ZS | A piada busca utilizar o cômico pra propiciar a boa gargalhada no circo. Propõe-se como um bom relaxante propício a nos fazer esquecer por uns momentos os cavacos do ofício, e as eternas aporrinhações do cotidiano. Além de benéficos efeitos pro fígado, o cômico, quando mais refinado, pode atingir grande valor artístico. O cômico italiano Totó é um belo exemplo de um cômico sublime. Já o humor tende a uma meditação mais profunda sobre os enigmas e mistérios do mundo, como a morte, o amor, a arte, e outros temas insolúveis e obsessivos, com que se debatem os poetas, e, também, os filósofos.
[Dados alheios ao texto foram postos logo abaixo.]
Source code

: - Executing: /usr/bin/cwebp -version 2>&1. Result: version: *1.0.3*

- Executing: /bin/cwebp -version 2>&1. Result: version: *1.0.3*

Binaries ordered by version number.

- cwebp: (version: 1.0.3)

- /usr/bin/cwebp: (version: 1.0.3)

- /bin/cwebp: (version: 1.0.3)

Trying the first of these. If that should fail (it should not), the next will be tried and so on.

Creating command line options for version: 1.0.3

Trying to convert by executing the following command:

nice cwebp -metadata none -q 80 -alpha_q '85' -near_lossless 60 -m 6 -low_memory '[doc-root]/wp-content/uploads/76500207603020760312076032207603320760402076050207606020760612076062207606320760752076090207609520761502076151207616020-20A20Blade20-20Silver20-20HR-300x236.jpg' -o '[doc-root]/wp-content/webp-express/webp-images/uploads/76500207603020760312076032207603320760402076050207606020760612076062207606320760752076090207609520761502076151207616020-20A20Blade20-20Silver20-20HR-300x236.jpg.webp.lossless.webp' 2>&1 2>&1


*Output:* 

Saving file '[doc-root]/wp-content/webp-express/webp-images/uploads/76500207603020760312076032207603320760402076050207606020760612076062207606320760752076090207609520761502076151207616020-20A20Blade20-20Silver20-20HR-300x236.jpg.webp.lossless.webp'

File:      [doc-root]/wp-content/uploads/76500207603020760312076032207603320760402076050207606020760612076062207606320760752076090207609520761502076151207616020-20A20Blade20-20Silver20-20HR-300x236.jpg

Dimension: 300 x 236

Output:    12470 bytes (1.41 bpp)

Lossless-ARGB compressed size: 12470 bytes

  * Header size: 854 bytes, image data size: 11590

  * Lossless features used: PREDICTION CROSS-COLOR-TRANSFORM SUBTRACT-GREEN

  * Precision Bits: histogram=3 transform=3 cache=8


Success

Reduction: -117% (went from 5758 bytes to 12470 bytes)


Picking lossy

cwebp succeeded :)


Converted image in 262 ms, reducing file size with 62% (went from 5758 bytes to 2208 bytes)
SF | O Conde Lotrak, o Capitão Busto, o Anjo Turbolev, o Cardeal Sacamuelas, os cataplasmas scaravelhos e os morcegos esparadrapos. A sua poesia parece ser palco de uma permanente e furiosa metamorfose de seres e palavras-seres. De onde vem esse teatro frenético?

ZS | O teatro frenético do Zuca provém de uma percepção instintiva do processo de espiralação expansiva do cosmos que vem se acelerando e provocando uma transformação de vertiginosa rapidez de nosso mundo atual, tanto no meio ambiente quanto na humanidade de que o progresso técnico-científico não pode mais ser acompanhado nem controlado por ninguém.
Não há tempo sequer pra se pensar no que está acontecendo, porque quando acabarmos de pensar sobre tal coisa, tal coisa já se transformou completamente e sumiu. Isso é um problema para cultura, que está acostumada a se formar sobre um conjunto de dados. Se estes dados rapidamente se transformam ou desaparecem, substituídos por novos dados, onde vamos assentar nossos conhecimentos ? Estamos sentados num barril rolante, cheio talvez de pólvora, num mundo em permanente e furiosa metamorfose, que se reflete na minha poesia… Com a aceleração, as sucessivas etapas do tempo tendem a se confundir num Presente Contínuo, o Plistoceno, Roma de Nero, Napoleáo, a Segunda Grande Guerra vão sendo comprimidos juntos, de modo que o Conde Lotrak, o Capitão Busto, a Deusa Ishtar, o Anjo Turbolev convivem no mesmo palco de circo.

SF | Afinal de contas, o senhor é desenhista, poeta, trapezista ou diretor de circo?

ZS | Acho que eu não saberia exatamente responder… Em todo o caso, a mim me parece que o desenhista é trapezista, e o poeta é diretor de circo. Dada a fulminante velocidade de transformação do mundo contemporâneo, uma única voz não pode mais dar conta do recado. O poeta tem de se multiplicar em vários personagens e criar um circo de que ele é um diretor que tem de lidar com uma trupe sumamente rebelde e imprevista, seus atores-personagens são capazes de mudar o enredo a qualquer momento, sem darem maiores explicações. O circo da vida não faz outra coisa. E entra assim o enredo e a narrativa na poesia. Mas a prosa tem uma narrativa explícita e direcionada, ao passo que a narrativa poética é implícita e, por vezes, caótica. Mais chegada ao circo, com sua orquestra aprontando música de fundo, às vezes, com o apoio do órgão de Baco. A rainha toca pratos, e o Rei assovia …

SF | A era da comunicação virtual é hostil ou pode favorecer à poesia?

ZS | A era da comunicação virtual é decididamente a favor da poesia. A própria linguagem geral da correspondência eletrônica tende, pela sua radical abreviação sintática e velocidade de respostas, a uma escrita poética.
Enquanto a prosa se derrama em circunlóquios, a poesia, utilizando qualidades de sonoridade da palavra, e espacialidade do texto impresso, tende à brevidade, o que a viabiliza ampla difusão pela web, numa folha virtual, ou também, com fácil inclusão num texto mínimo de correspondência. Coisa impossível de se fazer com um romance, com suas centenas de páginas. A poesia ganha assim, com destinações imprevistas, intermináveis ciclos de difusão.




[Correio Braziliense. Brasília, sábado, 12 de outubro de 2013.]